As Agency of Record for Imperial Wholesale, a national, family owned tile, natural stone, and flooring retailer and wholesaler distributing to several hundred retailers around the country, we are always seeking to optimize ROI (return on investment) and ROAS (return on ad spend).

Hypotheses

This particular case study focuses on one of the many marketing campaigns that we’ve carried out for Imperial Wholesale. In particular, we examine how a multitude of variables interplayed to lead to the conclusion that a higher percentage discount offered to customers would actually generate a higher ROI, even though, at first glance, it seemed as if the client was reducing margins.

It seems obvious that if you offer a customer a 10% discount, they’ll be more likely to buy than if you offer them a 5% discount.

It also seems obvious that if you offer a greater discount on each individual sale, you’ll generate lower margins.

Test

Here is how events unfolded. We A/B tested running a 10% discount coupon vs. a 5% discount coupon. We limited the maximum discount in both cases to a maximum of $100 off of any order.
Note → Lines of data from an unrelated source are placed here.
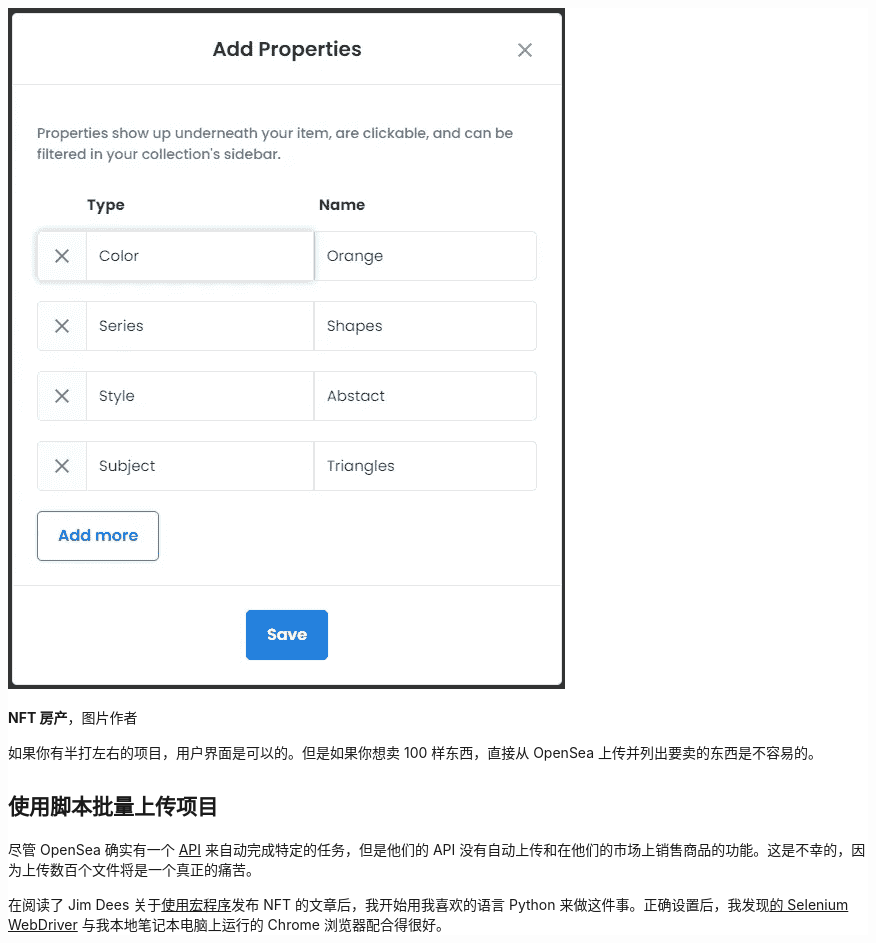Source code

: ![](img/864a39d98b9a65b73803f96b06cfa103.png)

**NFT 房产**，图片作者

如果你有半打左右的项目，用户界面是可以的。但是如果你想卖 100 样东西，直接从 OpenSea 上传并列出要卖的东西是不容易的。

## 使用脚本批量上传项目

尽管 OpenSea 确实有一个 [API](https://docs.opensea.io/reference/api-overview) 来自动完成特定的任务，但是他们的 API 没有自动上传和在他们的市场上销售商品的功能。这是不幸的，因为上传数百个文件将是一个真正的痛苦。

在阅读了 Jim Dees 关于[使用宏程序](https://medium.com/web-design-web-developer-magazine/how-to-post-giant-10-000-sets-of-nfts-on-opensea-2a8efd4c836e)发布 NFT 的文章后，我开始用我喜欢的语言 Python 来做这件事。正确设置后，我发现[的 Selenium WebDriver](https://www.selenium.dev/documentation/webdriver/) 与我本地笔记本电脑上运行的 Chrome 浏览器配合得很好。
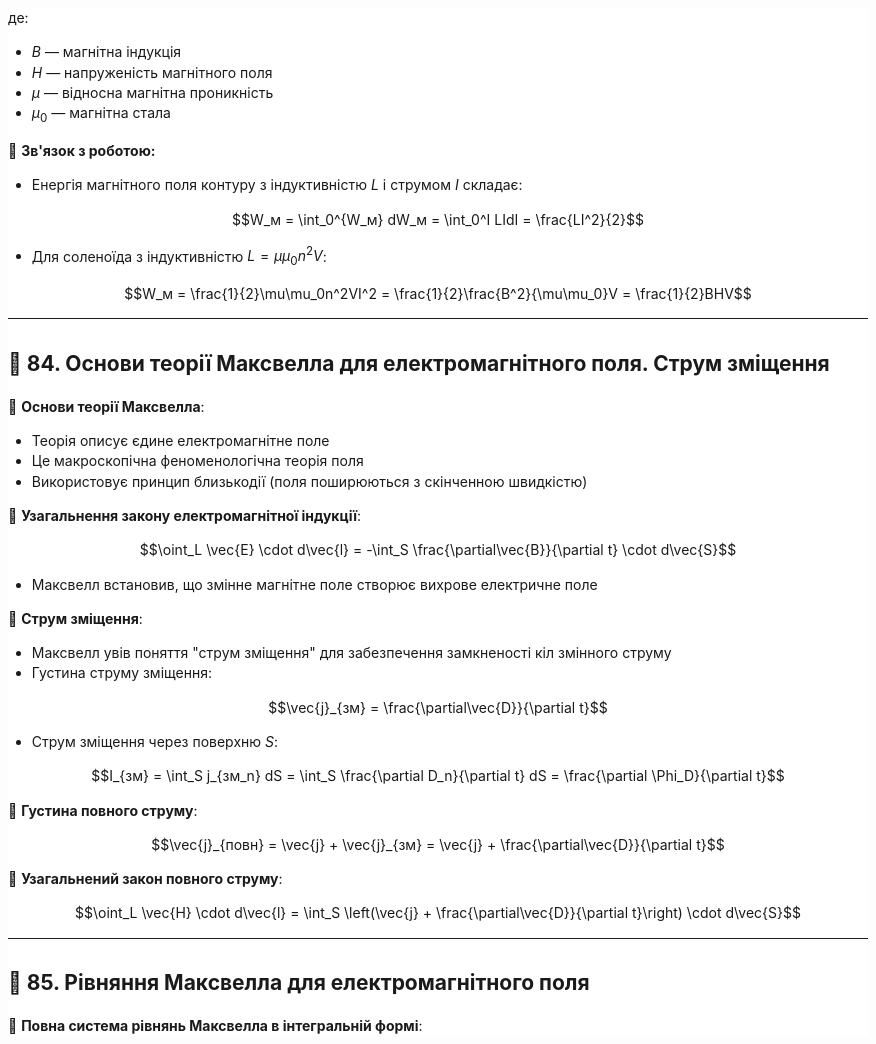 де:
* $B$ — магнітна індукція
* $H$ — напруженість магнітного поля
* $\mu$ — відносна магнітна проникність
* $\mu_0$ — магнітна стала

🔹 **Зв'язок з роботою:**

* Енергія магнітного поля контуру з індуктивністю $L$ і струмом $I$ складає:

$$W_м = \int_0^{W_м} dW_м = \int_0^I LIdI = \frac{LI^2}{2}$$

* Для соленоїда з індуктивністю $L = \mu\mu_0n^2V$:

$$W_м = \frac{1}{2}\mu\mu_0n^2VI^2 = \frac{1}{2}\frac{B^2}{\mu\mu_0}V = \frac{1}{2}BHV$$

---

## 🔹 84. Основи теорії Максвелла для електромагнітного поля. Струм зміщення

🔹 **Основи теорії Максвелла**:

* Теорія описує єдине електромагнітне поле
* Це макроскопічна феноменологічна теорія поля
* Використовує принцип близькодії (поля поширюються з скінченною швидкістю)

🔹 **Узагальнення закону електромагнітної індукції**:

$$\oint_L \vec{E} \cdot d\vec{l} = -\int_S \frac{\partial\vec{B}}{\partial t} \cdot d\vec{S}$$

* Максвелл встановив, що змінне магнітне поле створює вихрове електричне поле

🔹 **Струм зміщення**:

* Максвелл увів поняття "струм зміщення" для забезпечення замкненості кіл змінного струму
* Густина струму зміщення:

$$\vec{j}_{зм} = \frac{\partial\vec{D}}{\partial t}$$

* Струм зміщення через поверхню $S$:

$$I_{зм} = \int_S j_{зм_n} dS = \int_S \frac{\partial D_n}{\partial t} dS = \frac{\partial \Phi_D}{\partial t}$$

🔹 **Густина повного струму**:

$$\vec{j}_{повн} = \vec{j} + \vec{j}_{зм} = \vec{j} + \frac{\partial\vec{D}}{\partial t}$$

🔹 **Узагальнений закон повного струму**:

$$\oint_L \vec{H} \cdot d\vec{l} = \int_S \left(\vec{j} + \frac{\partial\vec{D}}{\partial t}\right) \cdot d\vec{S}$$

---

## 🔹 85. Рівняння Максвелла для електромагнітного поля

🔹 **Повна система рівнянь Максвелла в інтегральній формі**:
Imperial Coupons Side by Side

5% off vs. 10% off

One would expect the 10% coupon to generate most activity in terms of phone calls, contact forms, coupon downloads (i.e. “engagement”) than the 5% coupon, and indeed it did.

The 10% coupon generated 47.4% more engagement than the 5% coupon.

Since this was an even split A/B test, the cost to drive leads to version A and to version B was equal.

But now the question becomes, while the 10% version generated 47.4% more engagement than the 5% version, was the overall ROI better, or was there a decrease in margins with sales that included the 10% discount that made ROI worse?

Results

The answer is that the 10% discount actually generated higher ROI than the 5% discount. This is because almost all of the sales that were generated off of either coupon exceeded $2,000. And, since 10% of $2,000 is $200 and 5% of $2,000 is $100, nearly all sales, whether they used the 10% or the 5% coupon, maxed out the discount at $100. Remember that the offer terms stated that the maximum discount amount was $100.

As a side note, we had previously run a test with this client where we had concluded that limiting the total discount dollars to $100 did not significantly impact engagement or business.

Conclusion

In summary, the same amount of ad spend generated more engagement, more transactions, more total revenue, and more total margin dollars when the 10% coupon was used vs. when the 5% coupon was used. This type of analysis that goes beyond simple crafting of an offer and explores ultimate conversion and bottom line impact is just one example among thousands of how Zion & Zion partners with our clients to grow and optimize their businesses.